_Artigo_
------------

16 de agosto de 2021
Contexto local
Xinjiang é uma região que possui cerca de 14 milhões de habitantes, e é composta por uigures, kazakhs, kyrgyz e outras comunidades etnicamente turcas. Portanto, ao contrário da maioria chinesa (han) que fala mandarim, a população turca é de maioria muçulmana e tem sua própria língua. Essas minorias étnicas e religiosas são fortemente vigiadas e, de acordo com denúncias reportadas a organizações internacionais, alvo de repressões e tentativas de apagamento cultural, em um esforço sistemático para que, em lugar das práticas culturais tradicionais, os valores e expressões partidário-nacionalistas chineses sejam vivenciados.
As evidências de tais violações aos direitos humanos, justificados pelo governo chinês como parte da guerra à ameaça de terrorismo e extremismo religioso, são baseadas em testemunhos e materiais, como imagens de satélite, que fundamentam as denúncias trazidas por organizações internacionais, destacando-se a Human Rights Watch (HRW). Uma das denúncias mais contundentes veio de um conjunto de documentos internos disponibilizados por um integrante anônimo da alta burocracia estatal chinesa ao New York Times e que revelam uma série de detalhes sobre o processo de desenvolvimento e implementação do plano de prisão em massa que tornou cativos milhares de uigures e outras minorias em Xinjiang em chamados “centros de reeducação”. Os documentos consultados alegam que o governo tinha conhecimento das experiências vivenciadas nesses centros. Esta iniciativa, conforme consta, não foi completamente aprovada pelos funcionários do governo envolvidos, mas os objetivos de cooptação e combate às divergências que tais minorias poderiam apresentar eram prioridade.
As perseguições teriam se intensificado, de modo geral, a partir de 2014, quando o governo chinês anunciou maior rigor em sua campanha – intitulada “Strike Hard” – após atentados terroristas terem ocorrido no país. Além da vigilância contra iniciativas terroristas, o governo chinês tem como alvo de suas ações as minorias de Xinjiang, por perceber nelas um “desvio” daquilo visto como ideal pelo Partido: é severamente aconselhado que seus habitantes expressem sua gratidão ao governo para os visitantes que frequentam a região, que restrinjam ao máximo expressões públicas de religiosidade e até mesmo que não utilizem barbas, véus ou outros elementos no vestuário que possam destoar em demasia do restante do país; caso contrário, corre-se o risco de serem direcionados aos campos de reeducação. Nesses lugares, é obrigatório o aprendizado do mandarim e a expressão do respeito aos símbolos nacionais diariamente, sob risco de punições em casos de desobediência. Sua expansão por Xinjiang acelerou-se a partir de agosto de 2016 com a nomeação de Chen Quanguo como chefe do partido na região, que deu carta branca para que fossem presos quaisquer suspeitos de oposição à ordem e aos valores do partido, algo que se tornou um claro sinal de vigilância e repressão a expressões que fujam da norma imposta.

------------

_Material fornecido_
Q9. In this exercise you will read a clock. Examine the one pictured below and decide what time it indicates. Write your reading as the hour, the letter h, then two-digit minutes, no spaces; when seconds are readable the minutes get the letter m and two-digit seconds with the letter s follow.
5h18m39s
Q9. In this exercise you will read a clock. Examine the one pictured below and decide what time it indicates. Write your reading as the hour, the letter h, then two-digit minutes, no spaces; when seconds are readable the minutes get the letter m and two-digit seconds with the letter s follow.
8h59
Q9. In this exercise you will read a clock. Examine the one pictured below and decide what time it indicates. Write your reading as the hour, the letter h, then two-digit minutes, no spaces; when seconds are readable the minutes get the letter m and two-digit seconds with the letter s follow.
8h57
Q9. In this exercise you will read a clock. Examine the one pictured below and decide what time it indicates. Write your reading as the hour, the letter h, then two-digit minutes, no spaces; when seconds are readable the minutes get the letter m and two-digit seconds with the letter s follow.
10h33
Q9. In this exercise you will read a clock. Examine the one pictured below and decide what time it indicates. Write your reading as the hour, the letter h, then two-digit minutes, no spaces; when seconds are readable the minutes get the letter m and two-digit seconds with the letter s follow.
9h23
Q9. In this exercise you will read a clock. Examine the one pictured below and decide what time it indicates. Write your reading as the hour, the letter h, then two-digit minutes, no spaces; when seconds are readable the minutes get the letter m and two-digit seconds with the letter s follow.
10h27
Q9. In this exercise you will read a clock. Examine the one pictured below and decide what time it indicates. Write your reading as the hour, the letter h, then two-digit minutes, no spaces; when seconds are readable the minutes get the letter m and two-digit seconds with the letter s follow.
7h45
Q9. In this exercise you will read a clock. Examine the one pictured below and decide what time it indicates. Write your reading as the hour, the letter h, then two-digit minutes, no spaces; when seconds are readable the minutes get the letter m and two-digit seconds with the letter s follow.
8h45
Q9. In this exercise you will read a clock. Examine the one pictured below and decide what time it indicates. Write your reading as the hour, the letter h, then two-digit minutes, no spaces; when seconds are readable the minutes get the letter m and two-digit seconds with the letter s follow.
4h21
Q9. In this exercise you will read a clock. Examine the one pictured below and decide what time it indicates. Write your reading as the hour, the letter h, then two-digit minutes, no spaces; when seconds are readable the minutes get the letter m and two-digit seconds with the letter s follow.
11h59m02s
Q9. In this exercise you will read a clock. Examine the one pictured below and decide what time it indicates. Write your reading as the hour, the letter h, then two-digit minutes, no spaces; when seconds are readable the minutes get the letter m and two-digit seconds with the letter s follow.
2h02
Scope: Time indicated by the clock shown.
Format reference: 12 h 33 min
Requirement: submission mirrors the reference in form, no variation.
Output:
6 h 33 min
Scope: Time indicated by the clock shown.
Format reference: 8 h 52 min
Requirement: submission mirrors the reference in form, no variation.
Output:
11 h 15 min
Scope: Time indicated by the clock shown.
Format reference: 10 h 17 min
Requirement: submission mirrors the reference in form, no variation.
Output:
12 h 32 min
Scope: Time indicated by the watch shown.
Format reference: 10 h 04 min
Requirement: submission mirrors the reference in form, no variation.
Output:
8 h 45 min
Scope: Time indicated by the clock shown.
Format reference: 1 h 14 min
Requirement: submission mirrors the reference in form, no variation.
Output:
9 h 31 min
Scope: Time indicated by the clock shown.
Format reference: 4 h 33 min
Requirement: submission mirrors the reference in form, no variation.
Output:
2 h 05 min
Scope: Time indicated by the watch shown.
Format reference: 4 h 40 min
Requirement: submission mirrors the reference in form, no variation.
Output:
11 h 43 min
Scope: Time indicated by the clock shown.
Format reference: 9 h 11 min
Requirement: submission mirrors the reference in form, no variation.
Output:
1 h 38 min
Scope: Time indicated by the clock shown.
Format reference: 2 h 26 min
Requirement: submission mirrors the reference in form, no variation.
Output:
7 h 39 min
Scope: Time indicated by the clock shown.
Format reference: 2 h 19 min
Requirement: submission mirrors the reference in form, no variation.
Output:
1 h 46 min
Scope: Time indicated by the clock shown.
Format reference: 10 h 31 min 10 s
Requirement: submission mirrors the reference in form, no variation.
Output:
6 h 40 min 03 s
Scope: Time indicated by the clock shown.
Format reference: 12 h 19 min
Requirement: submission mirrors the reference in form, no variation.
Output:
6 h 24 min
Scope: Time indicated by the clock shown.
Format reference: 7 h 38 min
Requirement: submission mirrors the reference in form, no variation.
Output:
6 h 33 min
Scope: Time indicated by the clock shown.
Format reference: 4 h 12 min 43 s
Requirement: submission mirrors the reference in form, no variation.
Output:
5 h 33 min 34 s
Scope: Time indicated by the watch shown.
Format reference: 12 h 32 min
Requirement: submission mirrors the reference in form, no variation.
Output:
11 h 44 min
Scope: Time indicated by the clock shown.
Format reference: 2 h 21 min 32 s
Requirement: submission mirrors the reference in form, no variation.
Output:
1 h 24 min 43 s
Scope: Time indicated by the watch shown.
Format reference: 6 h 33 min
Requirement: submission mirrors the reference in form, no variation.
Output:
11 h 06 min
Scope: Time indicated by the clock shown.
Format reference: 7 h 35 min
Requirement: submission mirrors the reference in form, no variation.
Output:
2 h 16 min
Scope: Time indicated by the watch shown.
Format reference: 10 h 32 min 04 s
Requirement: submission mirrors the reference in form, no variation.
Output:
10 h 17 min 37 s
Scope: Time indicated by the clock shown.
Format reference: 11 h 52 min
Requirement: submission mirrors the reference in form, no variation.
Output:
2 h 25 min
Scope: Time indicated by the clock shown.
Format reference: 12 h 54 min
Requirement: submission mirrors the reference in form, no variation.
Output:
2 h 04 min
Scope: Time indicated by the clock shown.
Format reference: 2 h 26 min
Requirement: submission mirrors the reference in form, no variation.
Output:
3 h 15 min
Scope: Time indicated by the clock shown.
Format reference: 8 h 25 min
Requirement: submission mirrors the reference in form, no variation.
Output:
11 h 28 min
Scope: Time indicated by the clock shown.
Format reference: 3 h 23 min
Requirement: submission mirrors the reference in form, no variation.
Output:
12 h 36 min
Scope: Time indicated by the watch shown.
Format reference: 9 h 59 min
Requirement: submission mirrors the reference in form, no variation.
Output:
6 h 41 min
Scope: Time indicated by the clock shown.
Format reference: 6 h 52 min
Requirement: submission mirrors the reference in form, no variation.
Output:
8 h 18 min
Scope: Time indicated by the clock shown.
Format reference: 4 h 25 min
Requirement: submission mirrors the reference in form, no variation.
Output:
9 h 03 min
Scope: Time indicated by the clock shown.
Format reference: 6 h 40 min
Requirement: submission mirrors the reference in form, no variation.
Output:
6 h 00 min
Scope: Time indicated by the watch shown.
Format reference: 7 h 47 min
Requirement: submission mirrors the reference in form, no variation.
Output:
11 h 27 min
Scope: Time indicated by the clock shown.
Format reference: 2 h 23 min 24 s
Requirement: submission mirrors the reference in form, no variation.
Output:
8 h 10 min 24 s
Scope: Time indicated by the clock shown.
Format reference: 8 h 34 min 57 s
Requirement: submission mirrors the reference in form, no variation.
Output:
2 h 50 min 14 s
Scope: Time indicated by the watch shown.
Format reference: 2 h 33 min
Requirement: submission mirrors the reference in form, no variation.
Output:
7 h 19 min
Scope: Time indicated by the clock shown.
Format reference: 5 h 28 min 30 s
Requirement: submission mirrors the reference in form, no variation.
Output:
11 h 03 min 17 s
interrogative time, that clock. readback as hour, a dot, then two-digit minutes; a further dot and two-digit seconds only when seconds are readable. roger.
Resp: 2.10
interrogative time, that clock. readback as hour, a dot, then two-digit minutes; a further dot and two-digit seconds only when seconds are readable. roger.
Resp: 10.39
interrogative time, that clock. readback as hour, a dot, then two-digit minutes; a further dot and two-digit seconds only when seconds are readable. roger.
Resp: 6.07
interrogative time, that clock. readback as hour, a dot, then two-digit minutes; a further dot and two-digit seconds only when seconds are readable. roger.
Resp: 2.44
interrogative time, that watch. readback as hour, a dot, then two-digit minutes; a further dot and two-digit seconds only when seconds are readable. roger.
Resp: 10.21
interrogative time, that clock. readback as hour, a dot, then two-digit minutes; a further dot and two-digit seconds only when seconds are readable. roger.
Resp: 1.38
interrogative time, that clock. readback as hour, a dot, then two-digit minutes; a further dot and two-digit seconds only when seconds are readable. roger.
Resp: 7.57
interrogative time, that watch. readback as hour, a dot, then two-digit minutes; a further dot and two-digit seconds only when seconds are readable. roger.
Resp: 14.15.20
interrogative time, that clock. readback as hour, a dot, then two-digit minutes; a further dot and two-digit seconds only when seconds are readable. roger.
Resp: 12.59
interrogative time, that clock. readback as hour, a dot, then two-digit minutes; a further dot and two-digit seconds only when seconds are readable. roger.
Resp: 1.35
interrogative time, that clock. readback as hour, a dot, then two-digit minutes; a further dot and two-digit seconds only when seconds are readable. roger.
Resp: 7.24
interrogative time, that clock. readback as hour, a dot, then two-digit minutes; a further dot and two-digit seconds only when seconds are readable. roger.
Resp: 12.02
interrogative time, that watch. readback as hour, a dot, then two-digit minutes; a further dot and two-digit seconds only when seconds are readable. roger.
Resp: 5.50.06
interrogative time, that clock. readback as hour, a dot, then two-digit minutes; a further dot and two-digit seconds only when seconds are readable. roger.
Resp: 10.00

------------

_Tarefa escrita 1_
Quantos habitantes Xinjiang tem, de acordo com o artigo sobre a região?
_Tarefa escrita 2_
Reescreva de forma mais curta, mantendo os fatos principais, o parágrafo do artigo sobre Xinjiang que começa com "As perseguições teriam se intensificado".

_Resposta final 1_
Cerca de 14 milhões de habitantes.

_Resposta final 2_
As perseguições teriam se intensificado a partir de 2014. Naquele ano, após atentados terroristas no país, o governo chinês endureceu sua campanha "Strike Hard". Além de vigiar iniciativas terroristas, o governo mira as minorias de Xinjiang, vistas como um "desvio" do ideal do Partido. Os habitantes são severamente aconselhados a expressar gratidão ao governo diante de visitantes, a restringir ao máximo a religiosidade pública e a evitar barbas, véus e outras peças de vestuário destoantes. Quem não cumpre corre o risco de ser enviado aos campos de reeducação. Nesses campos, são obrigatórios o aprendizado do mandarim e a demonstração diária de respeito aos símbolos nacionais, com punições em caso de desobediência. A expansão dos campos acelerou-se a partir de agosto de 2016, com a nomeação de Chen Quanguo como chefe do partido na região. Ele deu carta branca para prender quaisquer suspeitos de oposição à ordem e aos valores do partido.